I used stop words like Uber and Lyft because I wanted to remove the name of these companies so that words such as riders,rideshare, car, taxi, among others could standout in the world cloud. Also, I used drivers as stop words, because I did not want driver and drivers to appear together in the word cloud.
###FURTHER CLEANING BASED ON YOUR EXPERTISE! YOUR CODE HERE
my_stopwords <- data.frame(c(stop_words$word, 'uber', 'lyft','drivers'))
colnames(my_stopwords) <- "word"
cleanTokens2 <- my_twts_clean %>%
anti_join(my_stopwords)
## Joining, by = "word"
####Rereun the freq counts
freq_df2 <- cleanTokens2 %>%
count(word, sort = TRUE) %>%
top_n(50) %>%
mutate(word = reorder(word, n))
## Selecting by n
wordcloud2(data = freq_df2, minRotation = 0, maxRotation = 0, ellipticity = 0.6)
Part 5: N-grams
#n-grams is more than two words linked together
#install.packages("widyr")
library(widyr)
#get ngrams. You may try playing around with the value of n, n=3 , n=4
my_twts_ngram <- my_twts %>%
dplyr::select(cleanedTxt) %>%
unnest_tokens(paired_words, cleanedTxt, token = "ngrams", n = 2)
#show ngrams with sorted values
my_twts_ngram %>%
count(paired_words, sort = TRUE)
## # A tibble: 2,100 x 2
## paired_words n
## <chr> <int>
## 1 uber lyft 22
## 2 lyft driver 8
## 3 and lyft 7
## 4 i have 7
## 5 lyft uber 7
## 6 uber and 7
## 7 allstate lyft 6
## 8 and other 6
## 9 in a 6
## 10 the driver 6
## # ... with 2,090 more rows
library(tidyr)
#separate the paired words into two columns
my_twts_ngram <- my_twts_ngram %>%
separate(paired_words, c("word1", "word2"), sep = " ")
# filter rows where there are stop words under word 1 column and word 2 column
my_twts_filtered <- my_twts_ngram %>%
filter(!word1 %in% stop_words$word) %>%
filter(!word2 %in% stop_words$word)
# Sort the new bi-gram (n=2) counts:
my_words_counts <- my_twts_filtered %>%
count(word1, word2, sort = TRUE)
#head(my_words_counts)
# words occurring in pair after filtering out the stop words
head(my_twts_filtered)
## # A tibble: 6 x 2
## word1 word2
## <chr> <chr>
## 1 40 mins
## 2 dn driver
## 3 driver 6
## 4 6 mins
## 5 leading car
## 6 car sharing
# plot word network
my_words_counts %>%
filter(n >= 2) %>%
graph_from_data_frame() %>%
ggraph(layout = "fr") +
geom_edge_link(aes(edge_alpha = .6, edge_width = n)) +
geom_node_point(color = "darkslategray4", size = 3) +
geom_node_text(aes(label = name), vjust = 1.8, size = 4) +
labs(title = "Figure 5: Word Network: Tweets using ##lyft",
subtitle = "Text mining twitter data",
x = "", y = "")
## Warning in graph_from_data_frame(.): In `d' `NA' elements were replaced with
## string "NA"
What did you learn about your keyword?
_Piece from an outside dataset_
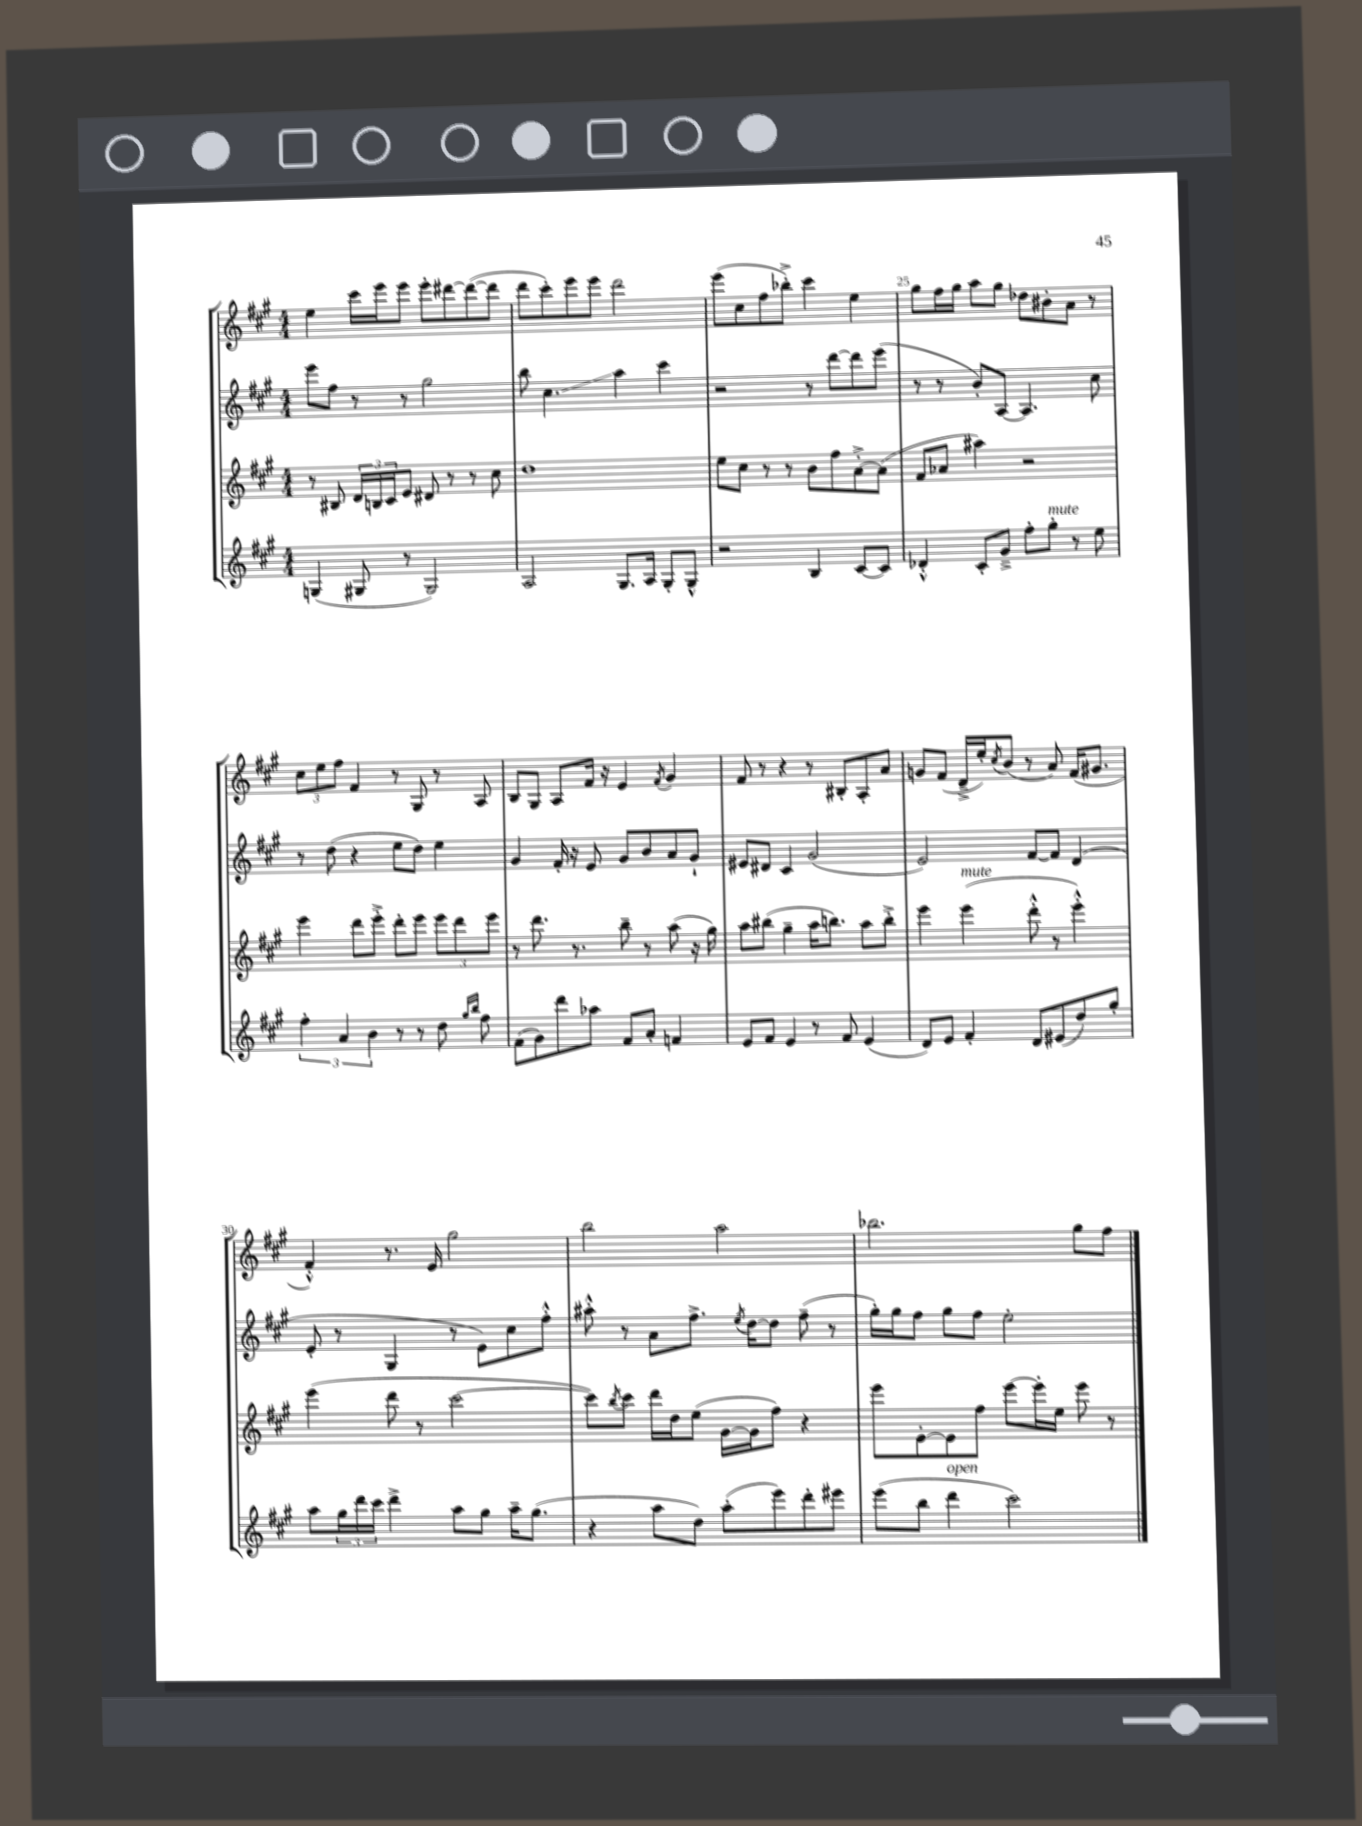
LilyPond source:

Please make this an insightful comment. Really dig in and reflect on what you learned.
The ##lyft as the keyword. The goal was to find the tweets related to Lyft as a company. I realized Lyft was the highest unique wordcounts, followed by Uber. This is not surprising as both are different companies but provide the same services with the same business model. Also, form the ngram words like driver passenger, and injuries are linked.